## Exercise brief
The word "cancels" may appear in some lines of the data; copy every such line.

## Given data
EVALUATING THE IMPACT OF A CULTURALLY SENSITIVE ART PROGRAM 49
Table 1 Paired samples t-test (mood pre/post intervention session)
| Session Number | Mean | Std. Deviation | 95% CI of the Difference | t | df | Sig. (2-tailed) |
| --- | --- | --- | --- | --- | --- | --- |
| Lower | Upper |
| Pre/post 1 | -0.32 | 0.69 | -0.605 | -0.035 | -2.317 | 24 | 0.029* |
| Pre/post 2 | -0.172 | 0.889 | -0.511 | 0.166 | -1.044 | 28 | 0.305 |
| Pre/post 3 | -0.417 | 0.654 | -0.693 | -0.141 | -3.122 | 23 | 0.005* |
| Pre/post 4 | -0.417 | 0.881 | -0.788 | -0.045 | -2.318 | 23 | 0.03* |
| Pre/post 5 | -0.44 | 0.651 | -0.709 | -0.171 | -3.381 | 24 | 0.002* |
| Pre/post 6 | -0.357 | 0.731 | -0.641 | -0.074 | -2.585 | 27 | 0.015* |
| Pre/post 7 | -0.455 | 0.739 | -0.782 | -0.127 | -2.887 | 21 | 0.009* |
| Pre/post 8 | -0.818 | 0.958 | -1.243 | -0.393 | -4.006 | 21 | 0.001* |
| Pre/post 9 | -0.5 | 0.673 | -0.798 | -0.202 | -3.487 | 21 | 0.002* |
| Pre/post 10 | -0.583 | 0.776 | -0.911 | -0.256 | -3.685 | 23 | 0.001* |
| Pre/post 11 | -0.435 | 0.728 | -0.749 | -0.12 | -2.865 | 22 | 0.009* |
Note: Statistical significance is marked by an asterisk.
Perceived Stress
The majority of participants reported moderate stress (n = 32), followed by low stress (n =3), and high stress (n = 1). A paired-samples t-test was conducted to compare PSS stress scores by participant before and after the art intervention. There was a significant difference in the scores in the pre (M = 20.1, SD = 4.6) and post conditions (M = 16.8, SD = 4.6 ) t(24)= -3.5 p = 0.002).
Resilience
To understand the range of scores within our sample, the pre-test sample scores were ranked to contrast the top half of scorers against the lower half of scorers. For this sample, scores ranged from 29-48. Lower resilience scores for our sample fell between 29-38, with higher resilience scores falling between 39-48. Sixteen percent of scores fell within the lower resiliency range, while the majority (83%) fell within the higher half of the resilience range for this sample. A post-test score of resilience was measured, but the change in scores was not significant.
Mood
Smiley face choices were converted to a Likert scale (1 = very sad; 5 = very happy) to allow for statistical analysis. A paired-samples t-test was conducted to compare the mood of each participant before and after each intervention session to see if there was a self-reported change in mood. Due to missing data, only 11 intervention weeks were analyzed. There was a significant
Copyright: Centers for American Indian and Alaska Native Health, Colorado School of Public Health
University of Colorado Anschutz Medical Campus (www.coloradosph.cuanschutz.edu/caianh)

--

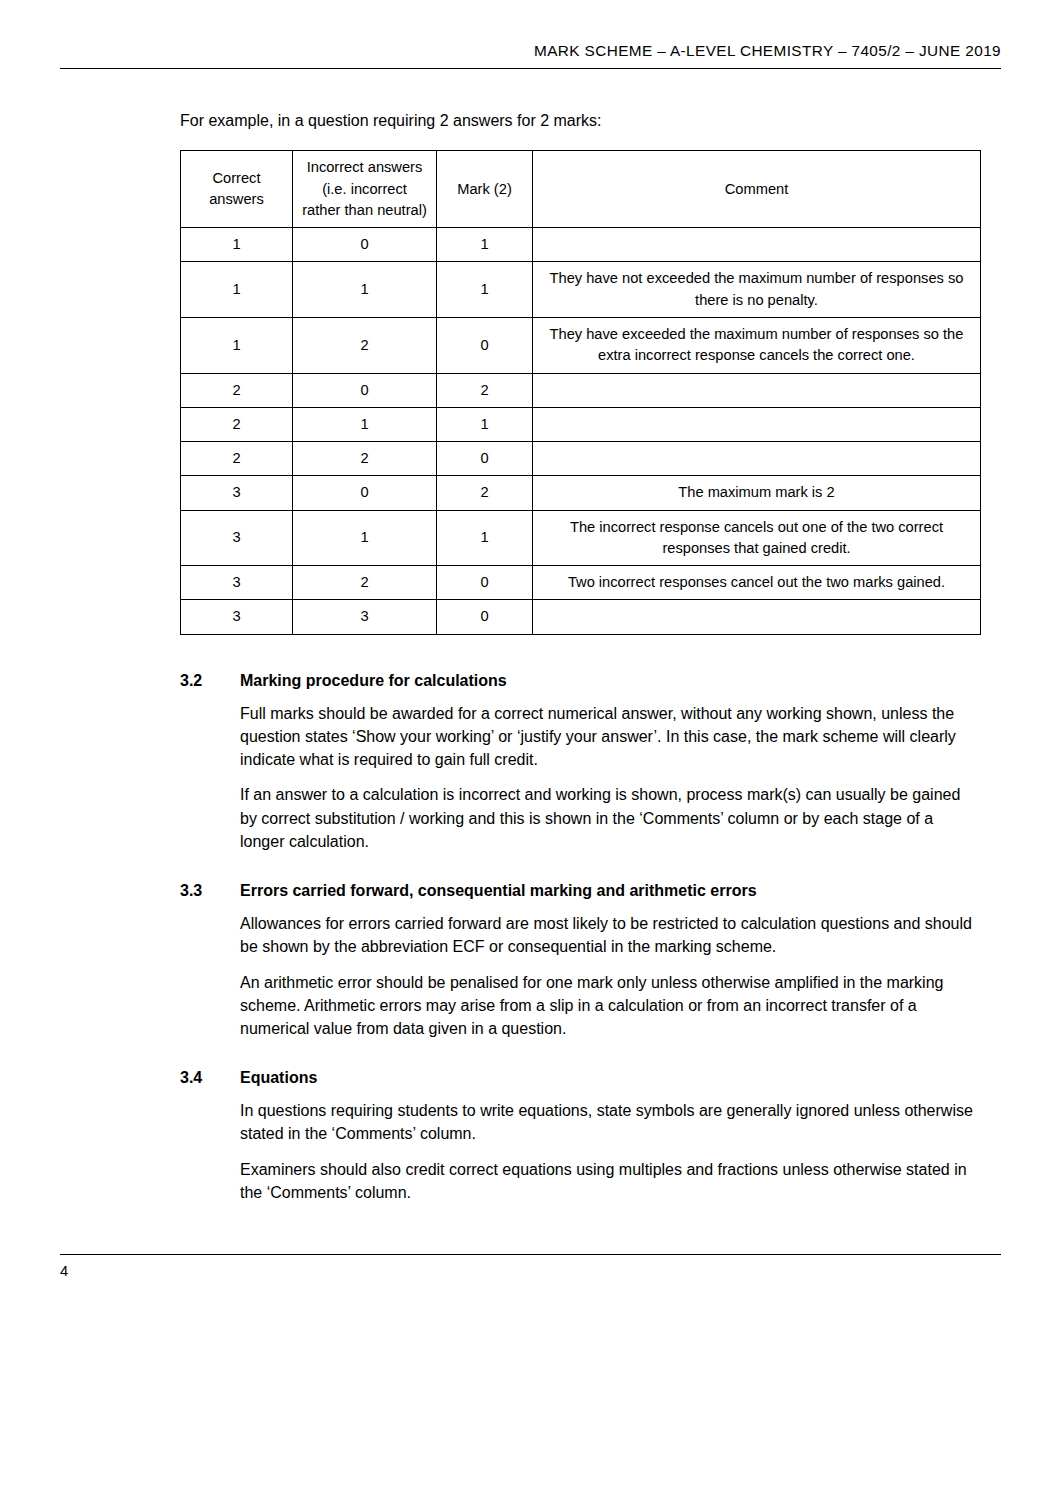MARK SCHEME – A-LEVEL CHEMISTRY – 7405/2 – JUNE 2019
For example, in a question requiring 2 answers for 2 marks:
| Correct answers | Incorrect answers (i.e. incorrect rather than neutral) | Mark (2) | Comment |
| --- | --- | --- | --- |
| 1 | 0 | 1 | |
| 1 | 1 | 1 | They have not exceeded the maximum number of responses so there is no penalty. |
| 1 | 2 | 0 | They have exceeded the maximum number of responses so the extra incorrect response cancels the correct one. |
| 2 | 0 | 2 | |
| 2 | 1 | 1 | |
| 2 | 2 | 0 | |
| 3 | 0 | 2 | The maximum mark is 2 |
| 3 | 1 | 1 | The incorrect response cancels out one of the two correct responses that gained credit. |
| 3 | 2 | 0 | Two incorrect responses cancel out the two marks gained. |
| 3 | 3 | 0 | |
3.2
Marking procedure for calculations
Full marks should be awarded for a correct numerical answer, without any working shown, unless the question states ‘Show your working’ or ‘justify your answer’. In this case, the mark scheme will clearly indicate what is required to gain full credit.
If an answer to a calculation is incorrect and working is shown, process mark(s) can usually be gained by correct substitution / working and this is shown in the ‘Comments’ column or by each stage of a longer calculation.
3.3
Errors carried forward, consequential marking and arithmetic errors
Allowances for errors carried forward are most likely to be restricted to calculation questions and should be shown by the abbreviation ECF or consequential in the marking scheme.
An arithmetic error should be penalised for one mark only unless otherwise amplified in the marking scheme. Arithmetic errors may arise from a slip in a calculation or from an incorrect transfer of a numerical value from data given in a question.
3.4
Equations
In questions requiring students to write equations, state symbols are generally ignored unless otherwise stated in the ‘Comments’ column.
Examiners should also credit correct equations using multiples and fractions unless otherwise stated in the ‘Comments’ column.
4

## Written response
| 1 | 2 | 0 | They have exceeded the maximum number of responses so the extra incorrect response cancels the correct one. |
| 3 | 1 | 1 | The incorrect response cancels out one of the two correct responses that gained credit. |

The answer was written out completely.